Moghedien prit pied sur la plate-forme de pierre qui flottait au milieu d’une vaste étendue d’eau. Bleu et vitreuse, cette onde frémissait sous la brise, mais on ne distinguait pas de vague. Et aucune côte n’était en vue.
Les mains croisées dans le dos, Moridin se tenait au bord de la plate-forme. Devant lui, la mer brûlait. Pas une once de fumée n’en montait, mais on sentait la chaleur et l’eau, autour de la plate-forme, produisait de la vapeur en sifflant.
Un cercle de pierre au milieu d’un océan infini… De l’eau en feu… Dans ses fantaisies oniriques, Moridin avait toujours aimé créer des configurations impossibles.
— Assise ! ordonna-t-il sans se retourner.
Moghedien obéit, se laissant tomber sur un des quatre sièges qui venaient d’apparaître au centre de la plate-forme. Dans le ciel bleu limpide, le soleil en était aux trois quarts de la course vers son zénith.
Depuis quand l’Élue n’avait-elle plus vu le soleil en Tel’aran’rhiod ? Ces derniers temps, la tempête noire omniprésente obscurcissait tout. Cela dit, ce n’était pas totalement Tel’aran’rhiod… Ni le rêve de Moridin, d’ailleurs. Il s’agissait… Eh bien, d’un mélange des deux. Comme une sorte d’appentis adossé au Monde des Rêves. Une bulle où fusionnaient deux réalités.
Moghedien portait une robe noir et or. De la dentelle, sur les manches, rappelait une toile d’araignée. Mais vaguement… Il ne fallait jamais insister trop lourdement sur un thème.
Une fois assise, l’Élue tenta de présenter l’image même de la confiance et de la maîtrise de soi. Naguère, ça lui était naturel. Désormais, ces deux qualités lui échappaient, comme quand on tentait de saisir au vol des graines de pissenlit, si légères qu’on ne pouvait jamais refermer la main dessus. Furieuse contre elle-même, Moghedien serra les dents. Bon sang, elle était une des Élus ! Devant elle, des rois avaient éclaté en sanglots tandis que des armées tremblaient de peur. Son nom, des générations de mères l’avaient utilisé pour terroriser leurs rejetons. Et maintenant…
Portant une main à son cou, elle y trouva son pendentif. Elle savait qu’il y serait, mais le toucher la rassurait et la calmait.
— Ne t’habitue pas trop à l’avoir, dit Moridin.

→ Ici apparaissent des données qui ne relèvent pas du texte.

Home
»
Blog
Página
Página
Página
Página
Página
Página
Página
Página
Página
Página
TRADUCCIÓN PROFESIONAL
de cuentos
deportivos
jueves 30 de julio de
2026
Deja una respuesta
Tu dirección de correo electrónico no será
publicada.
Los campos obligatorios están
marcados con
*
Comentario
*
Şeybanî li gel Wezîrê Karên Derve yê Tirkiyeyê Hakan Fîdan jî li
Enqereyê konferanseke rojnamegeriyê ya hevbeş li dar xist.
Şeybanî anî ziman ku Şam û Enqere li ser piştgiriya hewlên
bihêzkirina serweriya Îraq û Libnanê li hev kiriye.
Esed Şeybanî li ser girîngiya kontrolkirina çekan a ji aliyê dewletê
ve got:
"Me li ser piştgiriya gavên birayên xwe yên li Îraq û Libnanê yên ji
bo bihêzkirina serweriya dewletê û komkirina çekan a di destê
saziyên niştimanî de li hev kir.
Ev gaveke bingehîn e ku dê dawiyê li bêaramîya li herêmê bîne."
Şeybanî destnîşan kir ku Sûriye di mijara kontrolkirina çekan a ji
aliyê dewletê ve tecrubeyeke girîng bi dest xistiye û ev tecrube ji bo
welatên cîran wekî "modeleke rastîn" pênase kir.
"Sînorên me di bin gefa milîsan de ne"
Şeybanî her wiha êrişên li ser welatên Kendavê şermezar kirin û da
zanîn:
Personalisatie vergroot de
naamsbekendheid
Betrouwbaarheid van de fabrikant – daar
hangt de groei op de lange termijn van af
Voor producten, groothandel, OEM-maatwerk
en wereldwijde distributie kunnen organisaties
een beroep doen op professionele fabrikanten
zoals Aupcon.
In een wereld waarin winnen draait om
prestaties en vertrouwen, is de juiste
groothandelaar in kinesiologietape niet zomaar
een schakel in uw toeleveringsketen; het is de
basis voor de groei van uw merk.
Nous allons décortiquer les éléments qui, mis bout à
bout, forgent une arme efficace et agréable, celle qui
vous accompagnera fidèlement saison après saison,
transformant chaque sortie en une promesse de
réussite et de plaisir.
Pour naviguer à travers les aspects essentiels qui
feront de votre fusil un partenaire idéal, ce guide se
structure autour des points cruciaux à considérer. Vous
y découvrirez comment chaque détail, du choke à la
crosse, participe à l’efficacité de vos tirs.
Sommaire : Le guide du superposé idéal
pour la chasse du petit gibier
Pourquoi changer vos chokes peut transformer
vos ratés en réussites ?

Le vent lui soufflait au visage, faisant onduler l’océan immaculé. Moghedien crut entendre des cris charriés par cette brise.
— Tu n’es pas totalement pardonnée, Moghedien. Te voilà en probation, plutôt… À ton prochain échec, je donnerai peut-être le piège mental à Demandred.
Moghedien haussa les épaules.
— Mortellement ennuyé, il le jetterait au loin. Demandred ne veut qu’une chose : al’Thor. Tout ce qui ne le conduit pas à sa cible lui semble sans intérêt.
— Tu le sous-estimes, fit Moridin. Le Grand Seigneur est content de lui. Très content, même. De toi, en revanche…
Moghedien se recroquevilla sur son siège, de nouveau soumise à la torture. Une douleur telle que peu d’êtres en ce monde en avaient connu. Bien au-delà de ce qu’un corps aurait dû supporter. Tenant le cour’souvra, elle s’unit au saidar, ce qui la soulagea un peu.
Avant, canaliser le Pouvoir à proximité de son cour’souvra était un calvaire. Depuis qu’elle le portait et non Moridin, ce n’était plus pareil.
Ce n’est pas simplement un pendentif, se redit-elle sans lâcher le bijou. C’est mon âme !
Son âme si obscure ! Comment aurait-elle pu imaginer qu’elle serait un jour soumise à un tel artefact ? N’était-elle pas l’Araignée, celle qui se montrait prudente en tout ?
Elle leva son autre main et la posa sur celle qui serrait le cour’souvra. S’il tombait, que se passerait-il ? Et si quelqu’un le volait ? Non, elle ne le perdrait pas. Elle ne pouvait pas le perdre.